The Specialization Advantage: University Hospital is home to the largest neurocritical ICU in the region.

By Tiffany Parnell

Neurocritical ICUs differ from traditional ICUs because they provide dedicated critical care and monitoring for patients who have sustained a neurological illness or injury, such as severe traumatic brain injury, ischemic stroke, intracranial and subarachnoid hemorrhage, meningitis, encephalitis, and Guillain-Barré syndrome.

An Evolving Field

Neurocritical care is a subspecialty of critical care that has emerged and grown over the past 30 years, according to a Frontiers in Neurology review. University Hospital hired its first neurointensivist — specialists who complete two years of fellowship training in neurocritical care following their residencies — roughly 10 years ago. At that time, several beds within the ICU were designated for patients in need of neurocritical care.

Today, these patients receive care in the dedicated 26-bed neurocritical ICU that is staffed by three neurointensivists with diverse areas of expertise:

  • Ali Seifi, MD, Medical Director of the neurocritical ICU, is triple board-certified in anesthesiology, internal medicine and neurocritical care.
  • Rachel Garvin, MD, is dual board-certified in emergency medicine and neurocritical care.
  • Shaheryar Hafeez, MD, the newest member of the neurocritical ICU team, is dual board-certified in neurology and neurocritical care.

These varied skill sets ensure neurointensivists are also equipped to care for medical conditions that may occur concurrently with neurological injuries and illnesses, including pneumonia, liver injuries, sepsis and heart failure.

Enhancing Stroke Care

The neurocritical ICU is a key component of University Hospital’s Comprehensive Stroke Center certification.

“Comprehensive Stroke Centers that have been accredited by The Joint Commission have 24/7 coverage by stroke, vascular and neurocritical care attendings,” Dr. Seifi says. “They also have a dedicated neurocritical ICU with 24/7 availability that can care for complex stroke patients.”

# # #

## PROBLEMS TO SOLVE
a) According to the neurocritical ICU article, how many beds are in University Hospital's dedicated neurocritical ICU?
b) Reproduce the passage of the neurocritical ICU article starting at "By Tiffany Parnell" and ending at "and Guillain-Barré syndrome.".

# # #

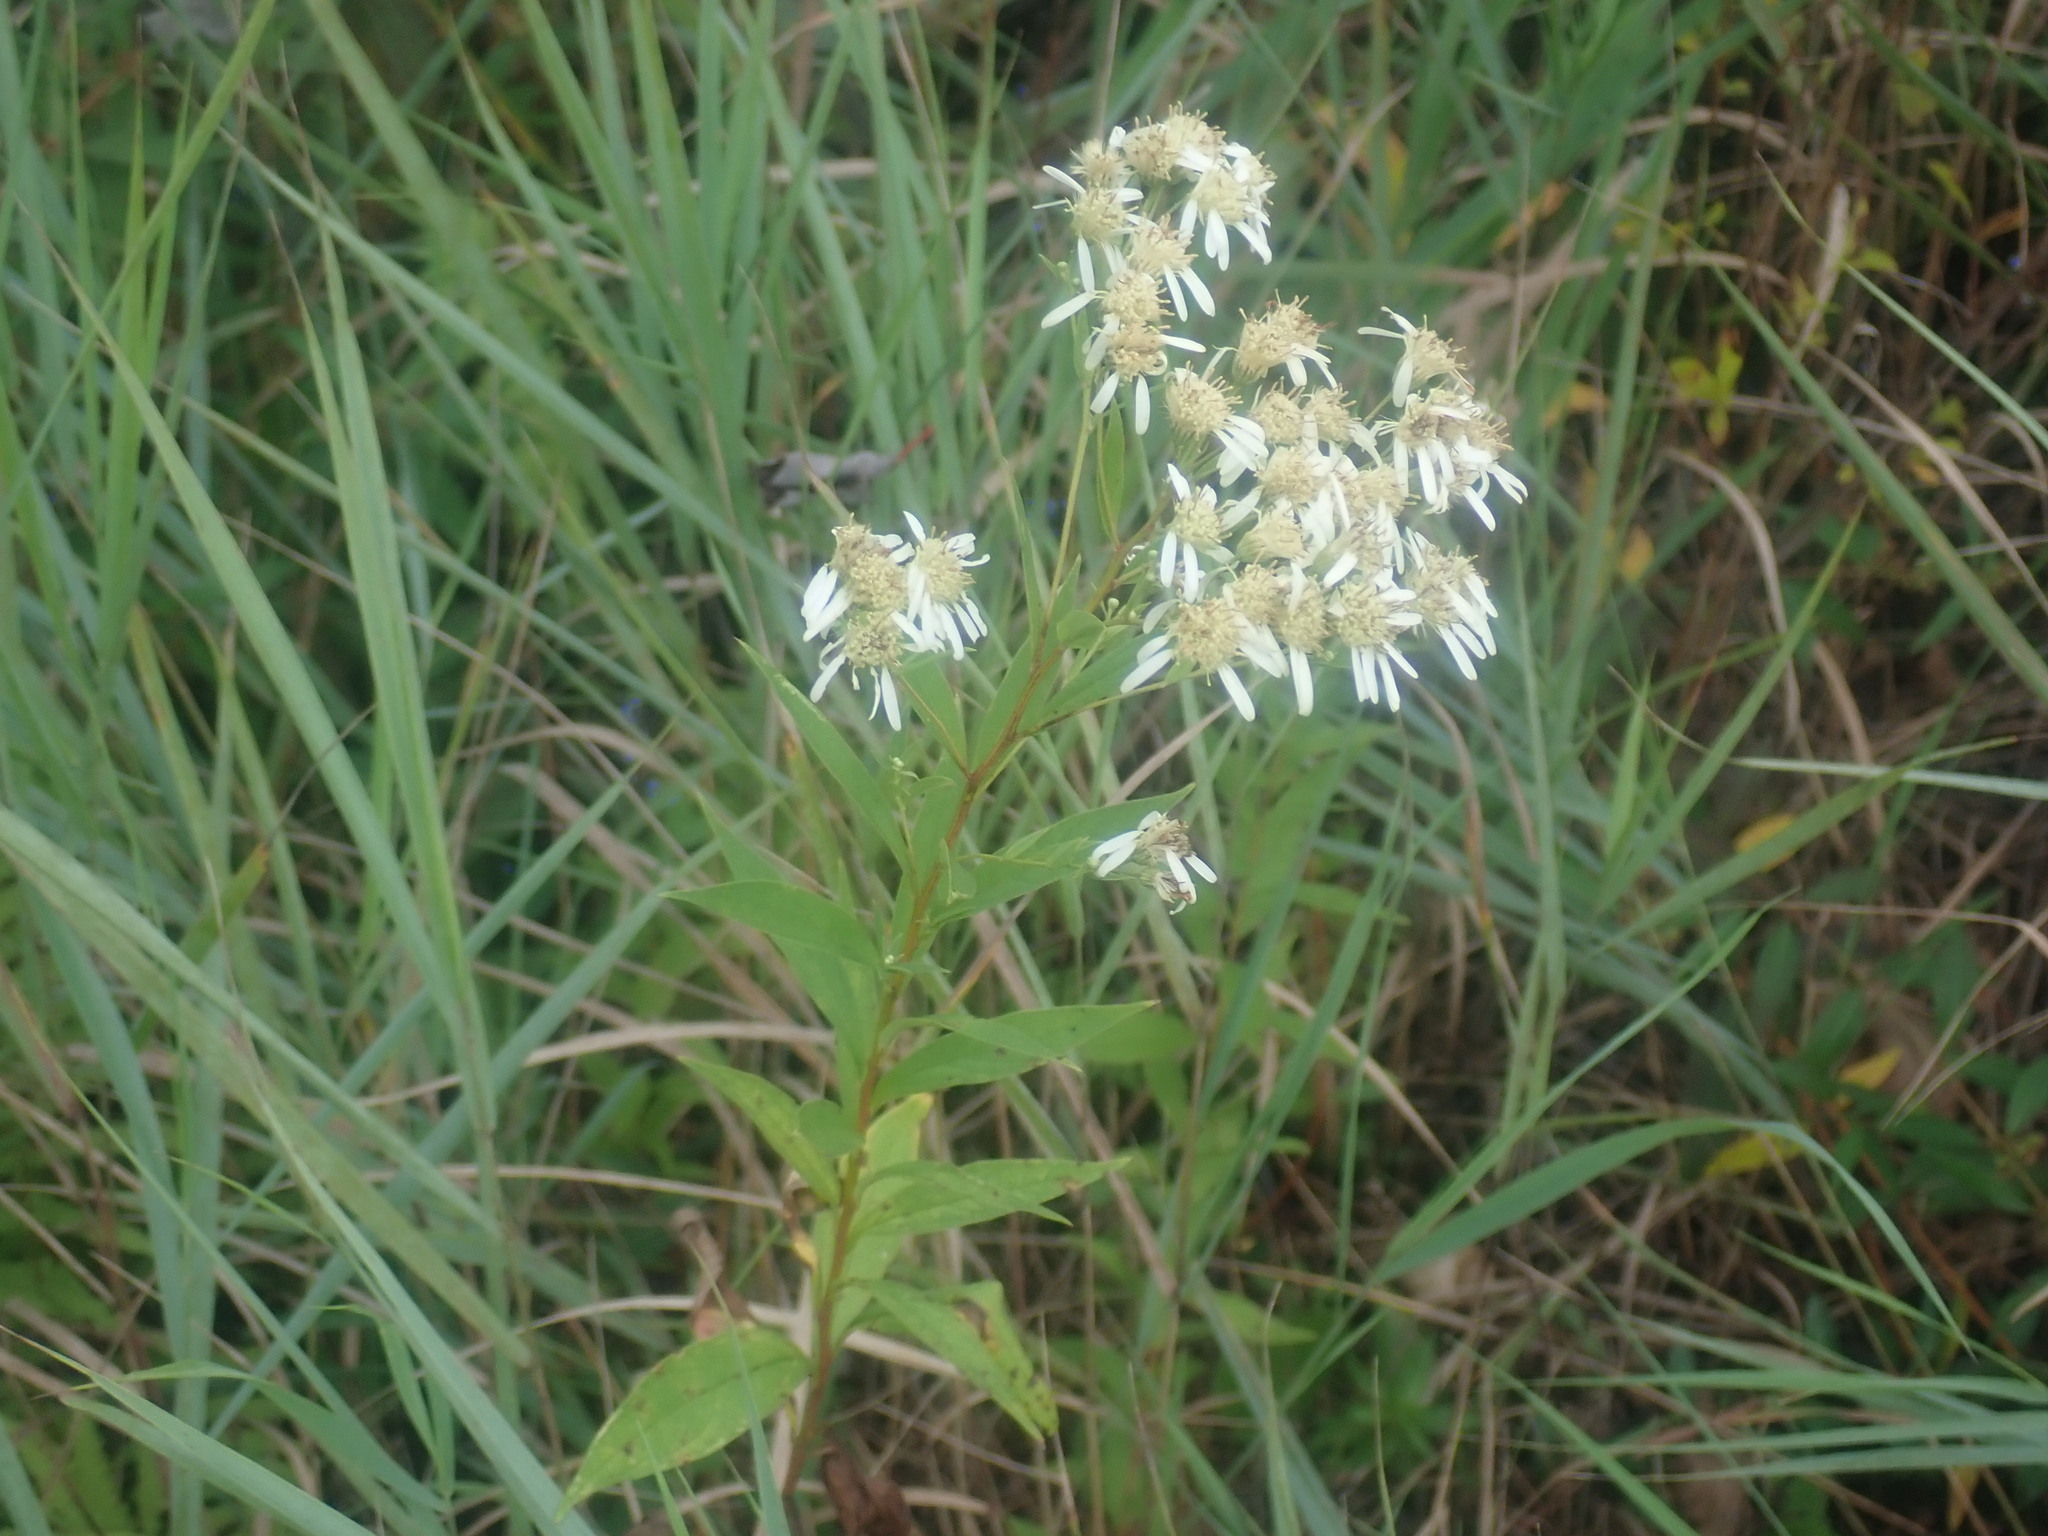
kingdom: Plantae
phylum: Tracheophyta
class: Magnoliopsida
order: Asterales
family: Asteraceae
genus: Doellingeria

# # #

## PER-TASK OUTPUTS
a) 26 beds.

b)
By Tiffany Parnell

Neurocritical ICUs differ from traditional ICUs because they provide dedicated critical care and monitoring for patients who have sustained a neurological illness or injury, such as severe traumatic brain injury, ischemic stroke, intracranial and subarachnoid hemorrhage, meningitis, encephalitis, and Guillain-Barré syndrome.